Memorial Day 2014: A Time for All to Remember, but Especially Genealogy and Family History Lovers
Memorial Day Weekend. While June 21st may still be in the future, today marks the unofficial beginning of ‘Summer’. A nice, long, three-day weekend, family and friends gathering, and the grill fired up. All wonderful ways to start our summer, especially after the winter most of us had here in North America.
But let us not forget the reason for this holiday.
I am old enough to recall when this holiday was called ‘Decoration Day’, but as with all things, times change and so did the name of this day, but the purpose has remained the same: to honor and remember all those who gave their lives in service to our country and also those who served and serve in the military today.
So first, I’d like to simply say a huge THANK YOU to all the members of the military who protect our freedoms and our way of life.
Next I’d like to say a separate thank you to those who have given their lives in the service to our country and our ideals. As a genealogist and family historian I am acutely aware of how many of these individuals are in our own family tree. I am sure you are aware of them all in your family trees as well.
One of the most significant findings I have made in my genealogy work has been the fact that there are two ancestors in our family tree who, to this day, remain KIA/MIA (Killed in Action/Missing in Action). One from the Korean War and one from the war in Vietnam. One who lost his life in the brutal Battle of Chosen Reservoir and the other when he was shot down over the skies of Vietnam in his helicopter. Both of these men have yet to return ‘home’. These two relatives along with the facts that we have a Naval Officer in our family who is currently on active duty and my father was a decorated 1st Lt in the US Army in WWII is no longer alive makes Memorial Day all the more important to us.
Wile the first ‘official’ observance of Decoration/Memorial day was May 30, 1868 and held at Arlington National Cemetery, the true origins of this ‘holiday’ are, like so many of our own stories and lore in our genealogy and family history, lost in time.
Several towns claim to have observed the first Decoration Day. Among these towns are Columbus, Mississippi, Macon and Columbus, Georgia, Richmond, Virginia, Boalsburg, Pennsylvania, Charleston, South Carolina, and Carbondale, Illinois. Then in 1966, Congress and President Lyndon Johnson declared Waterloo, New York to be the ‘Official birthplace’ of Decoration/Memorial Day based on this community’s regular observance, which had begun on May 5, 1866.
It wasn’t until 1971 that Memorial Day was declared a national holiday by an act of Congress and moved to the last Monday in the month of May.
Then in 2000, Congress passed Public Law 106-579, “The National Moment of Remembrance Act”. This law asks all Americans, no matter where they are, or what they are doing, at 3:00 pm local time on Memorial Day to observe a minute of silence in honor and memory of all who have served America.

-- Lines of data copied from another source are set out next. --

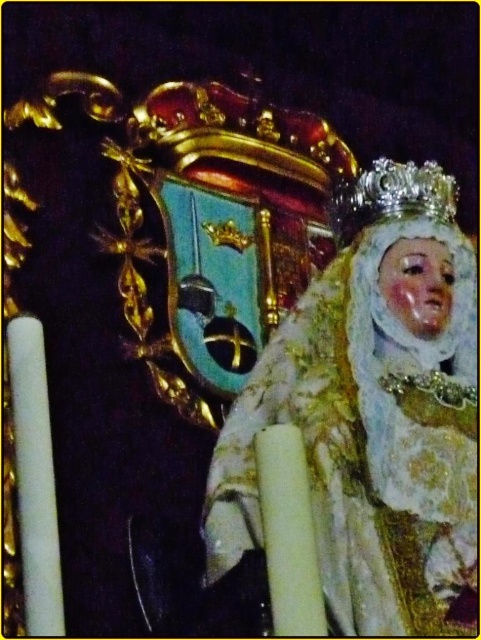
Does porcelain statue at center appear on the left side of silver/golden metallic crown at upper center?

Correct, you'll find porcelain statue at center to the left of silver/golden metallic crown at upper center.

Does point (354, 275) lie behind point (430, 193)?

No.

Describe the element at coordinates (374, 413) in the screenshot. This screenshot has height=640, width=481. I see `porcelain statue at center` at that location.

Locate an element on the screen. porcelain statue at center is located at coordinates (374, 413).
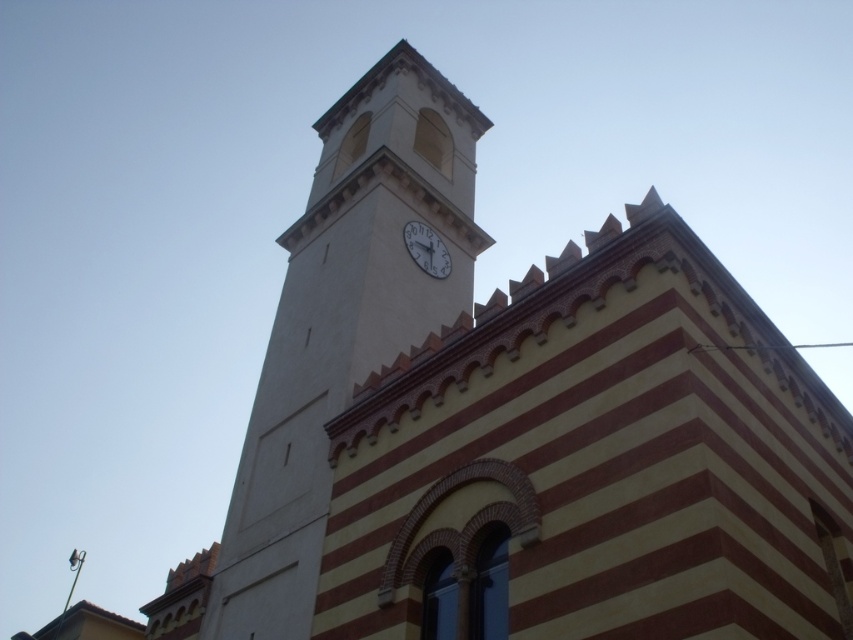
Can you confirm if white smooth clock tower at upper center is thinner than white glossy clock at center?

No, white smooth clock tower at upper center is not thinner than white glossy clock at center.

Who is more distant from viewer, (254, 563) or (407, 240)?

The point (407, 240) is more distant.

Is point (294, 333) closer to camera compared to point (419, 243)?

That is True.

Where is `white smooth clock tower at upper center`? white smooth clock tower at upper center is located at coordinates (344, 323).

Today, much of Memorial Day has become focused on its being the unofficial start of summer and there certainly is nothing wrong with that. After all, as family historians and genealogists, we can fully appreciate the whole idea of family gatherings no matter what the purpose. Gathering together, enjoying the late spring weather, perhaps firing up the barbeque grill, and just being together with family and friends. And when better to gather our precious and wonderful family stories, memories, and legends than when everyone is together for this holiday or any other.
So this Memorial Day Weekend, I hope you not only get those stories, but have as an additional goal to get the stories from all the veterans in your family. They are precious and what better time to ask than on Memorial Day? Oh, and be certain to write down the details!
My father rarely spoke of his military service and when he did, I was not yet pursuing our family history. I missed the opportunity to ask him about the units he served in during World War II. I remembered that he said he was a member of the 83rd Infantry Division, commonly called the ‘Thunderbolt’ and/or the ‘Ohio’ Division. I thought that was enough. Only too late did I realize that a division in the U.S. Army consists of between 10,000 and 15,000 men. Plus each division made up of several regiments, which in turn are made up of multiple companies, followed by platoons. Only having the name of his division has made it very challenging to now document his moves within the European Theatre of Operations while his division fought for 244 days, saw 2,735 members killed, 11,678 injured, 547 missing, and 288 captured. So believe me when I say don’t be shy, ask those detailed questions, and write down all the answers!
On a final note, I’d like to suggest you take just a minute or two and watch this wonderful YouTube video posted by Arlington National Cemetery and produced by ‘The Old Guard’. It is a time-lapse of their 2014 ‘Flags In’ volunteer work at Arlington. ‘Flags In’ is a marvelous tradition and one that will, or has, taken place across America at our National Cemeteries and others.
To all the men and women who served, fought for our freedoms, and especially to those who gave their lives I close with a sincere and heartfelt thank you. All Americans owe you each an everlasting debt of gratitude.